Bug #116657 Retrieving list of records that contain an empty blob causes undefined behaviour
Submitted: 14 Nov 2024 12:44 Modified: 11 Dec 2024 0:30
Reporter: Stuart Smith Email Updates:
Status: Closed Impact on me:
None 
Category:Connector / ODBC Severity:S3 (Non-critical)
Version:8.0.40 OS:Windows (Windows11)
Assigned to: Rafal Somla CPU Architecture:x86

[14 Nov 2024 12:44] Stuart Smith
Description:
Retrieving a list of records that contain an empty blob causes undefined behavior or invalid value. I've been able to reproduce using a perl script and C++ application making use of the ODBC driver and confirm it fails in both implementations.

How to repeat:
1. Create a table that contains a blob field.
CREATE TABLE blob_test (data BLOB)

2. Insert a record - blob field with 1 or more bytes.

my $x = '12345';
INSERT INTO blob_test (data) VALUES (?)

3. Insert another record - empty blob field (zero bytes)
my $y = '';
INSERT INTO blob_test (data) VALUES (?)

4. Retrieve records and list values.

SELECT data FROM blob_test

Output for perl script:

BLOB field lengths:
Length: 5 bytes
Content: 12345

Length: 11 bytes
Content: 12345e=file

Output for mysql cli:
mysql> select * from blob_test;
+-------+
| data  |
+-------+
| 12345 |
|       |
+-------+

Suggested fix:
I've tried to go down that rabbit hole, but no luck. I can confirm it works up to 8.0.26. I've tried several versions all the way up to 8.0.40 with undefined behavior.
[14 Nov 2024 12:50] Stuart Smith
Prevents us from upgrading MySql 8.0.40 ODBC driver
[14 Nov 2024 13:37] MySQL Verification Team
Hi Mr. Smith,

Thank you for your bug report.

Can you let us know the exact releases of C/C++ C/Perl, C/ODBC, version of Windows and it's ODBC system, so that we can attempt to repeat the behaviour.

We are waiting on your feedback.
[14 Nov 2024 14:00] Stuart Smith
Perl details: 5, version 38, subversion 2 (v5.38.2)
C++ details: MSVC version 19.29.30151 (192930151)
ODBC Driver Version: 08.00.0040 ODBC Version: 03.80.0000 Driver ODBC Version: 03.80
ODBC Manager: Windows ODBC Manager 64-bit

FYI: All of the above is 64bit
[15 Nov 2024 3:31] Bogdan Degtyariov
Thanks for the additional details.
Since you mentioned it can you provide the C++ test case as well?
[15 Nov 2024 5:23] Stuart Smith
Unfortunately I can't provide the C++ code as it's part of a solution. I did however include the ODBC SQL trace, hopefully that can help. When I compared the sql logs they SQLExecute, SQLFetch and bindings had the same settings.

» **Collected material**:
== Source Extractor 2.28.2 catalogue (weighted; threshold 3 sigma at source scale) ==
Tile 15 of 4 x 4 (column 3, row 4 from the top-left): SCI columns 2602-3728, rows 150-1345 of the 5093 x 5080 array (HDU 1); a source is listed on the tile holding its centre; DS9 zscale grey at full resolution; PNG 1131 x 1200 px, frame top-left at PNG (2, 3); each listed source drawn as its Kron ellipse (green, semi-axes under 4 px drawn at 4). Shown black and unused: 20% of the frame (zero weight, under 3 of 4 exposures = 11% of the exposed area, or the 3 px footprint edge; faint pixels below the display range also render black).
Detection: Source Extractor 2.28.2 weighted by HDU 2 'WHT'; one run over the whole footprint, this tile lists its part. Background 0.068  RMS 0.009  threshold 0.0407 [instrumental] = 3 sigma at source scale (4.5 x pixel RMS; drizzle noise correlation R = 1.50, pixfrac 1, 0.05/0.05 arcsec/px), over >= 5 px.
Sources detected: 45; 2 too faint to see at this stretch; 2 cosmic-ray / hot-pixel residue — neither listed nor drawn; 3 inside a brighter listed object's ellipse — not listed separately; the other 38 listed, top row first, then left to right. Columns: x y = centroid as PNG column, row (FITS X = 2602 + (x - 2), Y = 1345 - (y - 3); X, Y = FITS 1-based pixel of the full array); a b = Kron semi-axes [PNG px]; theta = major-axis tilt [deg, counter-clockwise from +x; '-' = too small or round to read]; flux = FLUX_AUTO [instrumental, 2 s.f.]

» **Exercise tasks**:
**1.** In the bug report about empty blobs, rewrite the paragraph that begins "Retrieving a list of records that contain an empty blob" as a short list, keeping its main facts.
**2.** Answer these questions from the bug report about empty blobs:
(a) Up to which version does the reporter confirm it works?
(b) Which ODBC manager was used?
(c) Why can't the reporter provide the C++ code?
**3.** Write the next part of the bug report about empty blobs, picking up after its last sentence.

» **Answers in order**:
**1.**
- Fetching records that include an empty blob leads to undefined behavior or an invalid value.
- The problem was reproduced with a Perl script and with a C++ application, both using the ODBC driver.
- It fails in both.

**2.**
(a) 8.0.26
(b) Windows ODBC Manager 64-bit
(c) It is part of a solution.

**3.**
[15 Nov 2024 6:39] Bogdan Degtyariov
I was able to reproduce the problem with one of my standard test cases.
The bug is verified.
[15 Nov 2024 7:18] Stuart Smith
Brilliant news! Shout if you need anything more.
[3 Dec 2024 9:12] Bogdan Degtyariov
Posted by developer:
 
The issue affects getting results via columns bound through SQLBindCol() and
obtained directly from SQLGetData().

Each of these functions can return the length of written data via pointer passed
as the last parameter for both functions. The problem manifests itself by
returning the wrong length of written data when the data is not written
in case of the empty result. The data buffer is not modified and it can contain
remains of data left from retrieving the previous row, which is expected.

However, the expected returned length for the empty data column should be zero.
Instead it takes a random number. This can potentially cause an Access Violation
due to out of buffer access.

The error in the processing logic inside the ODBC driver was as follows:

 1. Empty (length is zero) column data is received from the server
 2. Driver checks lengths of the result in bound buffers (SSPS case)
    or lengths array (non-SSPS case).
 3. If length turns out to be zero it assumes the data arrived from the
    fake result set artificially created for some of the catalog functions
    without checking if it is really true.
 4. Driver attempts to measure the length of the data as string in the data
    buffer. Which can lead to undefined behavior since the data buffer was
    not modified and can contain anything.
    
The solution to the problem is to check for the fake result set before
attempting to interpret the buffer as char* and measuring its length.
The catalog functions produce data buffers acknowledging that this measurement
will be done later, but this is not always safe for any data buffer and
therefore zero data length should be interpreted literally if the result set
is coming from the server (not "fake" - generated by catalog functions).
[5 Dec 2024 2:53] Bogdan Degtyariov
Posted by developer:
 
A better solution is to remove checks for the "fake" result set in this logic and make catalog functions initialize lengths for IRD descriptor instead.
This will allow data processing to rely on the provided lengths rather than trying measuring them on the fly with potentially undefined behavior.
This is implemented in the patch.
[9 Dec 2024 0:05] Bogdan Degtyariov
Posted by developer:
 
The patch implementing the solution with initializing lengths in IRD descriptor (see previous comment) has been pushed into the trunk.
[11 Dec 2024 0:30] Philip Olson
Posted by developer:
 
Fixed as of the upcoming MySQL Connector/ODBC 9.2.0 release, and here's the proposed changelog entry from the documentation team:

Retrieving a list of records that contained an empty BLOB field could
return an unexpected result.

Thank you for the bug report.